Brano fornito:
'''
C'è un dato che pochi commentatori hanno sottolineato: dalla legalizzazione a fine 2024, 156 persone che hanno ricevuto l'eutanasia in Spagna hanno donato i propri organi, consentendo il trapianto di 459 organi a 442 pazienti. Nel solo 2024 sono state 63 persone, quasi il 15% di chi ha ricevuto la morte assistita quell'anno. Il sistema sanitario che approva la morte è lo stesso che gestisce i trapianti. Questo non è un dettaglio procedurale: è un conflitto di interessi strutturale.

Noelia: il volto del piano inclinato

Il 26 marzo 2026 Noelia Castillo Ramos muore a 25 anni in un centro sanitario vicino a Barcellona. È paraplegica dal 2022, quando un tentativo di suicidio — conseguenza di violenze sessuali subite — le ha lesionato il midollo spinale. Soffre di disturbo borderline di personalità e disturbo ossessivo-compulsivo. Non ha una malattia terminale.

Nel 2024 la Commissione di Garanzia e Valutazione della Catalogna approva la sua richiesta di eutanasia. Il padre la impugna in ogni sede: Tribunale Amministrativo di Barcellona, Alta Corte di Giustizia della Catalogna, Corte Suprema, Corte Costituzionale, Corte Europea dei Diritti dell'Uomo. Ha perso ogni volta.
'''
Dati da analizzare:
'''
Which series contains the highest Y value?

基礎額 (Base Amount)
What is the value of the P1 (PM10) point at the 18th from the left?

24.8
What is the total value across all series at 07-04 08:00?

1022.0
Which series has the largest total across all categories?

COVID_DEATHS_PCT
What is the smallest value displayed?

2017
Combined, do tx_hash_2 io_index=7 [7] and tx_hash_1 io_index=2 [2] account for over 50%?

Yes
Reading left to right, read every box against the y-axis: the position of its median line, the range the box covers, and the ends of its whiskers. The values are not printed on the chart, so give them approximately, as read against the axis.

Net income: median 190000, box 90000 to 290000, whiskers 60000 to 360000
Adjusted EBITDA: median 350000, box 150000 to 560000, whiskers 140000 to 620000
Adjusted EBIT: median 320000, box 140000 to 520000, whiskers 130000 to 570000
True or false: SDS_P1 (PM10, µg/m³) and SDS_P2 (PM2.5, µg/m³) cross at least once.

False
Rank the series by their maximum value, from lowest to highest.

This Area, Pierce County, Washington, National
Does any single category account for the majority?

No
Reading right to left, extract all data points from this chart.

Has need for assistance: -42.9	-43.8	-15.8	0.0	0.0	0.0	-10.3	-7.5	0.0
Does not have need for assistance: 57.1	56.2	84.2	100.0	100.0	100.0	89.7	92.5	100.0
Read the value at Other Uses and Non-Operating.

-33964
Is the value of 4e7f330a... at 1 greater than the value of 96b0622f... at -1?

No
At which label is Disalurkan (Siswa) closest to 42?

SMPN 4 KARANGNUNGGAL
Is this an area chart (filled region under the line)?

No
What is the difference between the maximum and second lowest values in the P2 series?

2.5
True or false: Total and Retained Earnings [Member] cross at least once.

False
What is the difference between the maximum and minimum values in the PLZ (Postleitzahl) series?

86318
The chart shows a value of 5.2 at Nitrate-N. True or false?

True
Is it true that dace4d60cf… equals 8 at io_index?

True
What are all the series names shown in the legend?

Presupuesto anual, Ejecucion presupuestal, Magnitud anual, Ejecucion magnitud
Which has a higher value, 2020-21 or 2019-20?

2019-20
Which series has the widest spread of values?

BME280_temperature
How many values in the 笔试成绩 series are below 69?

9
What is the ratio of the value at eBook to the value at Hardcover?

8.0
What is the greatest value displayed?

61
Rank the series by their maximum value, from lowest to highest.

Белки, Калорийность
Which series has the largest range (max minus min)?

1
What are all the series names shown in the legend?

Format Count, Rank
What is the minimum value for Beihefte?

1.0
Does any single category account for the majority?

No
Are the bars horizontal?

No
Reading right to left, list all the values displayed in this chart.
'''
Scrivi come prosegue il brano sull'eutanasia in Spagna, partendo subito dopo la sua ultima frase.

Soluzione:
Negli ultimi giorni, secondo quanto riferito dalla madre, Noelia avrebbe mostrato segni di ripensamento. Dall'ospedale le sarebbe stato comunicato che era troppo tardi: i suoi organi erano già stati assegnati per il trapianto. Polonia Castellanos, avvocata dell'associazione Abogados Cristianos che ha seguito la famiglia, ha denunciato pubblicamente un conflitto di interessi: alcune delle stesse persone che siedono nelle commissioni che decidono sull'eutanasia fanno parte anche delle commissioni che gestiscono i trapianti.

Il caso di Noelia non è un'eccezione alla legge spagnola. È la legge che funziona come previsto — così come il caso Lhermitte non era un'eccezione alla legge belga.

Lo schema che si ripete

Mettendo a confronto i due Paesi emerge uno schema identico, che si riproduce indipendentemente dalla cultura, dalla storia e dal sistema politico.

Anno 1: la legge "garantista". Criteri precisi, casi eccezionali, commissioni di controllo, doppia valutazione medica. Le promesse dei sostenitori e il testo della legge sembrano coincidere.

Anno 5-10: i primi allargamenti. Arrivano richieste al limite dei criteri. Le commissioni le approvano per coerenza con i casi precedenti. I tribunali applicano il principio di uguaglianza. La psichiatria entra nell'orbita della legge.

Anno 10-20: la normalizzazione. Il suicidio assistito diventa una delle opzioni disponibili nel sistema sanitario. I numeri crescono ogni anno. Arrivano i minori, poi le patologie croniche, poi le condizioni esistenziali.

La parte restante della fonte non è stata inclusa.